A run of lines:
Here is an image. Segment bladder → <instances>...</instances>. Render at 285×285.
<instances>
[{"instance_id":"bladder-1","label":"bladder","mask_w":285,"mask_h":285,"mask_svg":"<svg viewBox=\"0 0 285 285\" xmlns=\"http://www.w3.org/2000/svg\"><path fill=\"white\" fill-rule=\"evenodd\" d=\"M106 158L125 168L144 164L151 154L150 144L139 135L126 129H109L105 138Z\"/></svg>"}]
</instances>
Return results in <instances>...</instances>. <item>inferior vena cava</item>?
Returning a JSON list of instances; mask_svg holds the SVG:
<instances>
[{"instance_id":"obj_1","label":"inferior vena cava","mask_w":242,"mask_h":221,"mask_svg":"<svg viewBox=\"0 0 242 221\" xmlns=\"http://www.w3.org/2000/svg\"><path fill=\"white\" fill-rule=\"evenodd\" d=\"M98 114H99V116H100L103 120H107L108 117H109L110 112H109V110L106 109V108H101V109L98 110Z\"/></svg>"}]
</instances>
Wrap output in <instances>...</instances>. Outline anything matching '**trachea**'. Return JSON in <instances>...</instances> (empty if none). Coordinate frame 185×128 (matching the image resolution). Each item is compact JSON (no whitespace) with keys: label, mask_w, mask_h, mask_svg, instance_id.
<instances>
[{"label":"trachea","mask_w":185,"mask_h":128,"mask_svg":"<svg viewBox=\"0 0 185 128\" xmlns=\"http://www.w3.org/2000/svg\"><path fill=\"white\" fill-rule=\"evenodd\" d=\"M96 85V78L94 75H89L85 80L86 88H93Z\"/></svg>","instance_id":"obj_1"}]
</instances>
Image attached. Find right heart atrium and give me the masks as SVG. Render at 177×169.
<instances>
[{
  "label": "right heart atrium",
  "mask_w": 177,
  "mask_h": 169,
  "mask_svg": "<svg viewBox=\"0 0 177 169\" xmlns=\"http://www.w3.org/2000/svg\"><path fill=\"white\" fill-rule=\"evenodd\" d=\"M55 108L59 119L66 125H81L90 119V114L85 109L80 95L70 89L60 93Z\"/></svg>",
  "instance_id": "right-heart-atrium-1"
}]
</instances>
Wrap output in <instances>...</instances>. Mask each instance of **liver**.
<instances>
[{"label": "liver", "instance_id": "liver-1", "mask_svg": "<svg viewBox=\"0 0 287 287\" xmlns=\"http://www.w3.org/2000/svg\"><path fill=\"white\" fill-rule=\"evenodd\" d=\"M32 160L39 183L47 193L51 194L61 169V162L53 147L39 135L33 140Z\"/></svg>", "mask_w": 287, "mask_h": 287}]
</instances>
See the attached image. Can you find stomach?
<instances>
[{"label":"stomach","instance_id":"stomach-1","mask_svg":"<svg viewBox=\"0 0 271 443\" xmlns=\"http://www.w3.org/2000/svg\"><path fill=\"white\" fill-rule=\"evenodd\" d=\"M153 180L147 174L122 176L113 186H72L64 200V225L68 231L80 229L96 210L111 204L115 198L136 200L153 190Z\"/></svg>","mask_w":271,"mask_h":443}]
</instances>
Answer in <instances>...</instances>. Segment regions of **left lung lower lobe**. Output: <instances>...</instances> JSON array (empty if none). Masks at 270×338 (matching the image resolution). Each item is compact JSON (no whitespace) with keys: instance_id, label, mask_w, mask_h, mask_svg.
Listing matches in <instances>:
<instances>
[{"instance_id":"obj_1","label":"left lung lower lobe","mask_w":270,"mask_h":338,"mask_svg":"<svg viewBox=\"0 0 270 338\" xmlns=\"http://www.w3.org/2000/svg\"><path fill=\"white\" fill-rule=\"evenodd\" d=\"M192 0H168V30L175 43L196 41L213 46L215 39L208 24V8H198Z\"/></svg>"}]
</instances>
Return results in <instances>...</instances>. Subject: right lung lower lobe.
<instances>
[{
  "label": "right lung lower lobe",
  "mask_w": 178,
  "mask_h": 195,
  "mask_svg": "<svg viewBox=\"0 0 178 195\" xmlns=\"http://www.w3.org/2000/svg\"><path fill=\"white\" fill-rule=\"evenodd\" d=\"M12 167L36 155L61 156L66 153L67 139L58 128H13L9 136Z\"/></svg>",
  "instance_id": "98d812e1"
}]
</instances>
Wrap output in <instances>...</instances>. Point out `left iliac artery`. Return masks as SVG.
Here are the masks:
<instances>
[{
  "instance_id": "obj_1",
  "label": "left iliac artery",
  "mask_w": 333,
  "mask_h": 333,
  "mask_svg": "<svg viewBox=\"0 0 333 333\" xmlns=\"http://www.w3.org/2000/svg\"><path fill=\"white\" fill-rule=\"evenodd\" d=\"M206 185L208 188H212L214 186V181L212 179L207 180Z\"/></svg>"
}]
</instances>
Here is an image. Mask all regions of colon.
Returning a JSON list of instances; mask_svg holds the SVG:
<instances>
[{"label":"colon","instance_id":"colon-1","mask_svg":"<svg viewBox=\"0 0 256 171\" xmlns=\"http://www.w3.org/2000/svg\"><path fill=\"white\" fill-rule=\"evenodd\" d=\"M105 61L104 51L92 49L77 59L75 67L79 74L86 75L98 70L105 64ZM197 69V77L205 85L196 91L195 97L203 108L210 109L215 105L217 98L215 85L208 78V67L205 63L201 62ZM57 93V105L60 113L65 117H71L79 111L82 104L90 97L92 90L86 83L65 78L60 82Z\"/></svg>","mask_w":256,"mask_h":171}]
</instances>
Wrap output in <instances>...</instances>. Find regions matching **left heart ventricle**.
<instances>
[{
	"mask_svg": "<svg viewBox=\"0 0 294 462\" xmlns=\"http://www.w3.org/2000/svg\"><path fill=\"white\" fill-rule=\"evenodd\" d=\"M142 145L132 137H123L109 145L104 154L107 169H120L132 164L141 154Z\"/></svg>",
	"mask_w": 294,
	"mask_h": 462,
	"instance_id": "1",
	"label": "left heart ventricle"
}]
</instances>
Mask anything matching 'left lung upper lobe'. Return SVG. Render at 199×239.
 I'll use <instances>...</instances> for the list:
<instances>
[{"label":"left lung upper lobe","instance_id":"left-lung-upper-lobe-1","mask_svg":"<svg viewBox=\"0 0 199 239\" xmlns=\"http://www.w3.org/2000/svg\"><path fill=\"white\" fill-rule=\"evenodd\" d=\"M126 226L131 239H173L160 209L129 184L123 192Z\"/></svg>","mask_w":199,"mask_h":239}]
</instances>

WHAT YOU SHOULD DO –
Could you rewrite these lines so that every "Render at" becomes "Use a canvas of", leaving everything else unchanged?

WRITTEN RESPONSE –
Here is an image. Segment bladder → <instances>...</instances>. Use a canvas of 285×285.
<instances>
[{"instance_id":"bladder-1","label":"bladder","mask_w":285,"mask_h":285,"mask_svg":"<svg viewBox=\"0 0 285 285\" xmlns=\"http://www.w3.org/2000/svg\"><path fill=\"white\" fill-rule=\"evenodd\" d=\"M106 158L125 168L144 164L151 154L150 144L139 135L126 129H109L105 138Z\"/></svg>"}]
</instances>
Return results in <instances>...</instances>. <item>inferior vena cava</item>?
Returning a JSON list of instances; mask_svg holds the SVG:
<instances>
[{"instance_id":"obj_1","label":"inferior vena cava","mask_w":242,"mask_h":221,"mask_svg":"<svg viewBox=\"0 0 242 221\" xmlns=\"http://www.w3.org/2000/svg\"><path fill=\"white\" fill-rule=\"evenodd\" d=\"M98 114H99V116H100L103 120H107L108 117H109L110 112H109V110L106 109V108H101V109L98 110Z\"/></svg>"}]
</instances>
Wrap output in <instances>...</instances>. Outline anything matching '**trachea**'. Return JSON in <instances>...</instances> (empty if none). Coordinate frame 185×128 (matching the image resolution). Each item is compact JSON (no whitespace) with keys: label, mask_w, mask_h, mask_svg, instance_id.
<instances>
[{"label":"trachea","mask_w":185,"mask_h":128,"mask_svg":"<svg viewBox=\"0 0 185 128\" xmlns=\"http://www.w3.org/2000/svg\"><path fill=\"white\" fill-rule=\"evenodd\" d=\"M96 85V78L94 75H89L85 80L86 88H93Z\"/></svg>","instance_id":"obj_1"}]
</instances>
Image attached. Find right heart atrium and give me the masks as SVG. Use a canvas of 177×169.
<instances>
[{
  "label": "right heart atrium",
  "mask_w": 177,
  "mask_h": 169,
  "mask_svg": "<svg viewBox=\"0 0 177 169\" xmlns=\"http://www.w3.org/2000/svg\"><path fill=\"white\" fill-rule=\"evenodd\" d=\"M55 108L59 119L66 125H81L90 119V114L85 109L80 95L70 89L60 93Z\"/></svg>",
  "instance_id": "right-heart-atrium-1"
}]
</instances>
Wrap output in <instances>...</instances>. Mask each instance of **liver**.
<instances>
[{"label": "liver", "instance_id": "liver-1", "mask_svg": "<svg viewBox=\"0 0 287 287\" xmlns=\"http://www.w3.org/2000/svg\"><path fill=\"white\" fill-rule=\"evenodd\" d=\"M32 160L39 183L47 193L51 194L61 169V162L53 147L39 135L33 140Z\"/></svg>", "mask_w": 287, "mask_h": 287}]
</instances>
See the attached image. Can you find stomach?
<instances>
[{"label":"stomach","instance_id":"stomach-1","mask_svg":"<svg viewBox=\"0 0 271 443\" xmlns=\"http://www.w3.org/2000/svg\"><path fill=\"white\" fill-rule=\"evenodd\" d=\"M153 180L147 174L122 176L113 186H72L64 200V225L68 231L80 229L96 210L111 204L115 198L136 200L153 190Z\"/></svg>","mask_w":271,"mask_h":443}]
</instances>
Answer in <instances>...</instances>. Segment regions of **left lung lower lobe**. Output: <instances>...</instances> JSON array (empty if none). Masks at 270×338 (matching the image resolution). Each item is compact JSON (no whitespace) with keys: instance_id, label, mask_w, mask_h, mask_svg.
Listing matches in <instances>:
<instances>
[{"instance_id":"obj_1","label":"left lung lower lobe","mask_w":270,"mask_h":338,"mask_svg":"<svg viewBox=\"0 0 270 338\" xmlns=\"http://www.w3.org/2000/svg\"><path fill=\"white\" fill-rule=\"evenodd\" d=\"M192 0H168V30L175 43L196 41L213 46L215 39L208 24V8H198Z\"/></svg>"}]
</instances>
Return results in <instances>...</instances>. Subject: right lung lower lobe.
<instances>
[{
  "label": "right lung lower lobe",
  "mask_w": 178,
  "mask_h": 195,
  "mask_svg": "<svg viewBox=\"0 0 178 195\" xmlns=\"http://www.w3.org/2000/svg\"><path fill=\"white\" fill-rule=\"evenodd\" d=\"M12 167L36 155L61 156L66 153L67 139L58 128H13L9 136Z\"/></svg>",
  "instance_id": "98d812e1"
}]
</instances>
Wrap output in <instances>...</instances>. Point out `left iliac artery`. Return masks as SVG.
Here are the masks:
<instances>
[{
  "instance_id": "obj_1",
  "label": "left iliac artery",
  "mask_w": 333,
  "mask_h": 333,
  "mask_svg": "<svg viewBox=\"0 0 333 333\" xmlns=\"http://www.w3.org/2000/svg\"><path fill=\"white\" fill-rule=\"evenodd\" d=\"M206 185L208 188H212L214 186V181L212 179L207 180Z\"/></svg>"
}]
</instances>
Here is an image. Mask all regions of colon.
Returning a JSON list of instances; mask_svg holds the SVG:
<instances>
[{"label":"colon","instance_id":"colon-1","mask_svg":"<svg viewBox=\"0 0 256 171\" xmlns=\"http://www.w3.org/2000/svg\"><path fill=\"white\" fill-rule=\"evenodd\" d=\"M105 61L104 51L92 49L77 59L75 67L79 74L86 75L98 70L105 64ZM197 69V77L205 85L196 91L195 97L203 108L210 109L215 105L217 98L215 85L208 78V67L205 63L201 62ZM57 93V105L60 113L65 117H71L79 111L82 104L90 97L92 90L86 83L65 78L60 82Z\"/></svg>","mask_w":256,"mask_h":171}]
</instances>
Wrap output in <instances>...</instances>. Find regions matching **left heart ventricle**.
<instances>
[{
	"mask_svg": "<svg viewBox=\"0 0 294 462\" xmlns=\"http://www.w3.org/2000/svg\"><path fill=\"white\" fill-rule=\"evenodd\" d=\"M142 145L132 137H123L109 145L104 154L107 169H120L132 164L141 154Z\"/></svg>",
	"mask_w": 294,
	"mask_h": 462,
	"instance_id": "1",
	"label": "left heart ventricle"
}]
</instances>
Mask anything matching 'left lung upper lobe'. Return SVG. Use a canvas of 199×239.
 I'll use <instances>...</instances> for the list:
<instances>
[{"label":"left lung upper lobe","instance_id":"left-lung-upper-lobe-1","mask_svg":"<svg viewBox=\"0 0 199 239\" xmlns=\"http://www.w3.org/2000/svg\"><path fill=\"white\" fill-rule=\"evenodd\" d=\"M126 226L131 239H173L160 209L129 184L123 192Z\"/></svg>","mask_w":199,"mask_h":239}]
</instances>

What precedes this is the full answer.